A group led by Professor Johannes Vogt (Faculty of Medicine, University of Cologne), Professor Robert Nitsch (Faculty of Medicine, University of Münster) and Professor Thomas Horvath (Yale School of Medicine, New Haven, USA) has now shown that control of the excitability of neurons in the cerebral cortex by LPA plays an essential role in the control of eating behavior: AgRP neurons regulate the amount of lysophosphatidylcholine (LPC) in the blood.
Through active transport, LPC reaches the brain, where it is converted by the enzyme autotaxin (ATX) into LPA, which is active at the synapse. Synaptic LPA signals stimulate specific networks in the brain, thus leading to increased food intake.

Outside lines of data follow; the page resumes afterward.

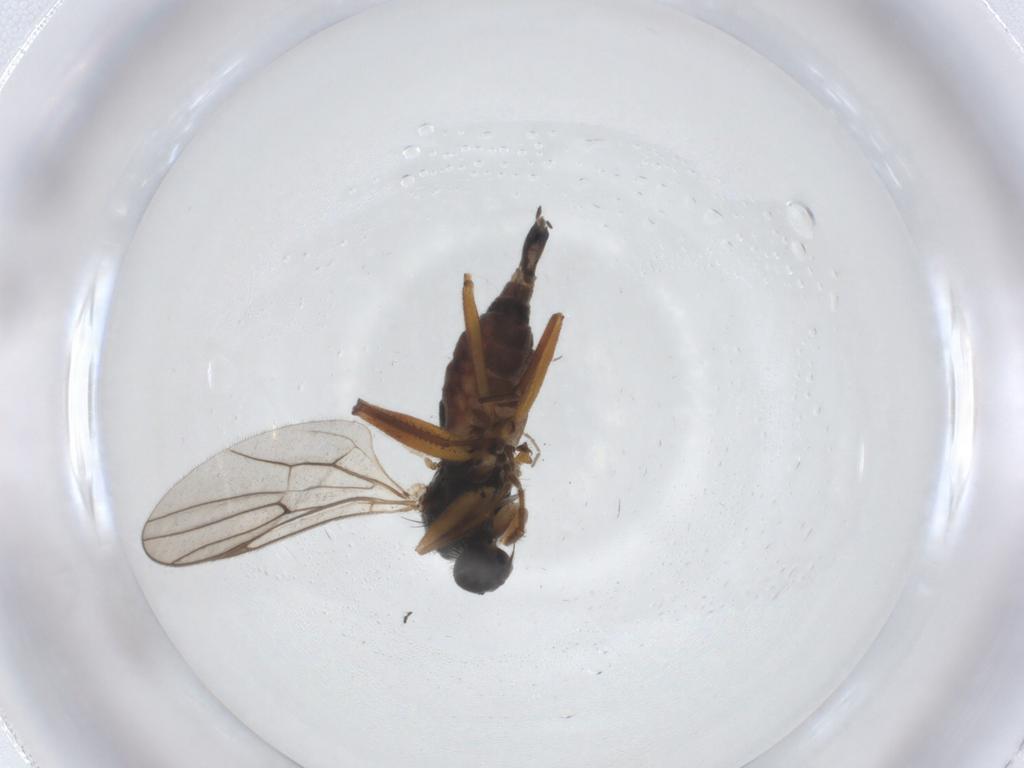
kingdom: Animalia
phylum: Arthropoda
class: Insecta
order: Diptera
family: Hybotidae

In the mouse model, after a period of fasting an increase in LPC in the blood led to an increase in stimulating LPA in the brain. These mice showed typical food-seeking behavior. Both could be normalized by administrating autotaxin inhibitors. Obese mice, on the other hand, lost weight when these inhibitors were administered continuously.
Johannes Vogt explained: ‘We saw a significant reduction in excessive food intake and obesity through gene mutation and pharmacological inhibition of ATX. Our fundamental findings on the LPA-controlled excitability of the brain, which we have worked on for years, therefore also play a central role for eating behaviour.’
Robert Nitsch sees the findings as an important step towards new drug development: ‘The data show that people with a disturbed synaptic LPA signalling pathway are more likely to be overweight and suffer from type II diabetes. This is a strong indication of a possible therapeutic success of ATX inhibitors, which we are currently developing together with the Hans Knöll Institute in Jena for use in humans.’
These findings on the excitation control of neuronal networks in eating behaviour through lysophospholipids and the new therapeutic possibilities they suggest could in future contribute not only to treating eating disorders, but also neurological and psychiatric illnesses.
About this neuroscience research news
Original Research: Closed access.
“AgRP neurons control feeding behaviour at cortical synapses via peripherally derived lysophospholipids” by Johannes Vogt. Nature Metabolism
AgRP neurons control feeding behaviour at cortical synapses via peripherally derived lysophospholipids
Phospholipid levels are influenced by peripheral metabolism. Within the central nervous system, synaptic phospholipids regulate glutamatergic transmission and cortical excitability. Whether changes in peripheral metabolism affect brain lipid levels and cortical excitability remains unknown.
Here, we show that levels of lysophosphatidic acid (LPA) species in the blood and cerebrospinal fluid are elevated after overnight fasting and lead to higher cortical excitability. LPA-related cortical excitability increases fasting-induced hyperphagia, and is decreased following inhibition of LPA synthesis.
Mice expressing a human mutation (Prg-1R346T) leading to higher synaptic lipid-mediated cortical excitability display increased fasting-induced hyperphagia. Accordingly, human subjects with this mutation have higher body mass index and prevalence of type 2 diabetes.
We further show that the effects of LPA following fasting are under the control of hypothalamic agouti-related peptide (AgRP) neurons. Depletion of AgRP-expressing cells in adult mice decreases fasting-induced elevation of circulating LPAs, as well as cortical excitability, while blunting hyperphagia.
These findings reveal a direct influence of circulating LPAs under the control of hypothalamic AgRP neurons on cortical excitability, unmasking an alternative non-neuronal route by which the hypothalamus can exert a robust impact on the cortex and thereby affect food intake.